QUESTION: Well now there's an investigation going on and it's about U.S. activity, so they'll obviously have to look into what you are doing and in the past, Sean has said that I think that you would be open to helping in any investigation. Are you going to --

MR. ERELI: I don't think -- I don't know -- let me put it this way, I've seen press reports, I'm not aware that there's been any official contact between the Government of Spain and the Government of the United States on this matter. Spain is a friend and NATO ally of the United States and our relations will be guided by those principles.

QUESTION: The Spanish Government said today that it would be intolerable if it were true. And so it would ask for a response at government level. So you would have --

MR. ERELI: Let me check and see. I don't know that we've been -- as I said to your colleague, I'm not aware that we've been officially approached by the Government of Spain.

Basically a lot of "nothing".

El Pais, whose articles rapidly go into "subscriber only" mode, had 3 articles on the subject today. I've translated them below, and as always, all errors are entirely mine. First article:

The American Government Assures That Spain Has Not Contacted It About This Case

A State Department spokesperson reminds everyone that the case is still hypothetical

The United States government has not received any request for information from Spain about the alleged use of the airport in Palma de Mallorca by the CIA to transfer alleged terrorists, according to what the American State Department spokesperson Adam Ereli said during a press conference yesterday morning.

Asked if his country is cooperating with the Spanish government in the investigation, Ereli said "I'm not aware that there's been any official contact between the Government of Spain and the Government of the United States on this matter." In the same way, when he was asked if his government would cooperate with the Spanish government in the investigation, he said: "I have read the reports in the press.
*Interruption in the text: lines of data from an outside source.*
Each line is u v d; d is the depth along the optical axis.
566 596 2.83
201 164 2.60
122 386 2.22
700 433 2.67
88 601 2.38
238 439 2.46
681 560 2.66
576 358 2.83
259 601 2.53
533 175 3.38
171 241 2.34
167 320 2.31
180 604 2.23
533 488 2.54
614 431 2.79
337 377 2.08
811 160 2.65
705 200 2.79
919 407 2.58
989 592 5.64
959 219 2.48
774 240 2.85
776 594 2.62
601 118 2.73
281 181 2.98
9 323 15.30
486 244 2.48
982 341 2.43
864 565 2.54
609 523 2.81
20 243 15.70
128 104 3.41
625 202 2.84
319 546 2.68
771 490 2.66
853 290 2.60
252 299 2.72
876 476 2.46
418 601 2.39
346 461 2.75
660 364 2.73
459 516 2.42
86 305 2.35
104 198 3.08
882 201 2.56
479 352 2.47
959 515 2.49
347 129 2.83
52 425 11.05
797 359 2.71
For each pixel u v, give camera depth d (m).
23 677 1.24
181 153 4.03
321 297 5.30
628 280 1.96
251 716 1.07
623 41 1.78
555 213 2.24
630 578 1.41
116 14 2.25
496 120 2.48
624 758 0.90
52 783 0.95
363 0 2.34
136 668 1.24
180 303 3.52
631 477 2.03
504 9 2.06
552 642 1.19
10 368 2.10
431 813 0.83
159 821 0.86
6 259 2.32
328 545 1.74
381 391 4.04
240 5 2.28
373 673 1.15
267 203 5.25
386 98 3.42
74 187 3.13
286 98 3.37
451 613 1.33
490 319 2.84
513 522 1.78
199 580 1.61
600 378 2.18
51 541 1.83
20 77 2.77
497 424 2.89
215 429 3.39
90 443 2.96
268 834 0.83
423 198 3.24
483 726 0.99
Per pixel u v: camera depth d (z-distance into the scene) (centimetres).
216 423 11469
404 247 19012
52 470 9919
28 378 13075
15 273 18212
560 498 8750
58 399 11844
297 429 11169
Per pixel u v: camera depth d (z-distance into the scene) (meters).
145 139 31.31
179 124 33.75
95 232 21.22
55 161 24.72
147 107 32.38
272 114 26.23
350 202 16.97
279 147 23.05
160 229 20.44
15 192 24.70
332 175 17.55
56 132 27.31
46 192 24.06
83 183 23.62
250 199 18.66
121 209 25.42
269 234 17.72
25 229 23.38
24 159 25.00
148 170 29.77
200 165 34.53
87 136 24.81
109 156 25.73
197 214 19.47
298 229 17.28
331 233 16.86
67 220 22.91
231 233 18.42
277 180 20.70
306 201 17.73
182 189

We are monitoring this issue - this is still a hypothetical".

That being said, and after repeating that there has "not been any official contact between the governments of Spain and the United States about this issue," Ereli confirmed that "Spain is a friend and NATO ally of the United States and our relations will be guided by those principles".

The next El Pais article uses a little slang:

Bono Asks That the U.S. Not Be "Tarred and Feathered" for "Mere Suspicions"

Yesterday the Minister of Defense, Jose Bono, closed ranks with the American government after the reports about the presumed transit by CIA airplanes via Spanish airports to transfer illegally detained people. "We don't have any evidence, not even a little, that shows illegal activities, or furthermore any indication of acts of a criminal nature. I am not going to tar and feather an allied government on suspicions and rumors", he said before Congress.

Bono, who admitted he spoke yesterday morning with the American Ambassador in Madrid, Eduardo Aguirre, said he was not disposed to "inflame any anti-American sentiment". "To defend allied and friendly countries is not only something I do with pleasure, but it is an obligation of the Defense Minister," he added.

He stated that the Guardia Civil's report about the 10 suspicious flights that took place in the airport of Son Sant Joan (Palma de Mallorca) in 2004 and January 2005 did not contain "anything relevant in terms of criminal actions" and denied that the CNI [Spanish defense intelligence agency] had asked the CIA to not use Spain for illegal operations. "I have spoken with the director of the CNI (Alberto Saiz) and this request to the CIA did not take place, at as far as he and I, the CNI Director and Minister of Defense, are aware of," he assured.

Government sources told El Pais that before last summer, when the flights had taken place in Mallorca, agents of the CNI had asked their counterparts in the CIA to not use Spanish territory for these operations.

The CIA has never officially admitted connection to these flights, but took note of the Spanish position and the warning that any kind of incident (such as a health problem or death of an irregular passenger during a flight) could cause a diplomatic problem, said our sources.

Intolerable Acts

Yesterday on Tele5, the Interior Minister, Jose Antonio Alonso, said that "if it is confirmed that it was certain [that illegally detained persons transited Spanish airports], we would be speaking of grave acts, of acts that could not be tolerated at all because they break the laws of how prisoners must be treated in a democratic system".

Asked about the government's response in such a case that could be confirmed, he stated that "the response is evident, at the level of relations between government, it would be the work for judges, etc. It is certain that the Constitution and the laws of our state must be applied, those of a sovereign nation".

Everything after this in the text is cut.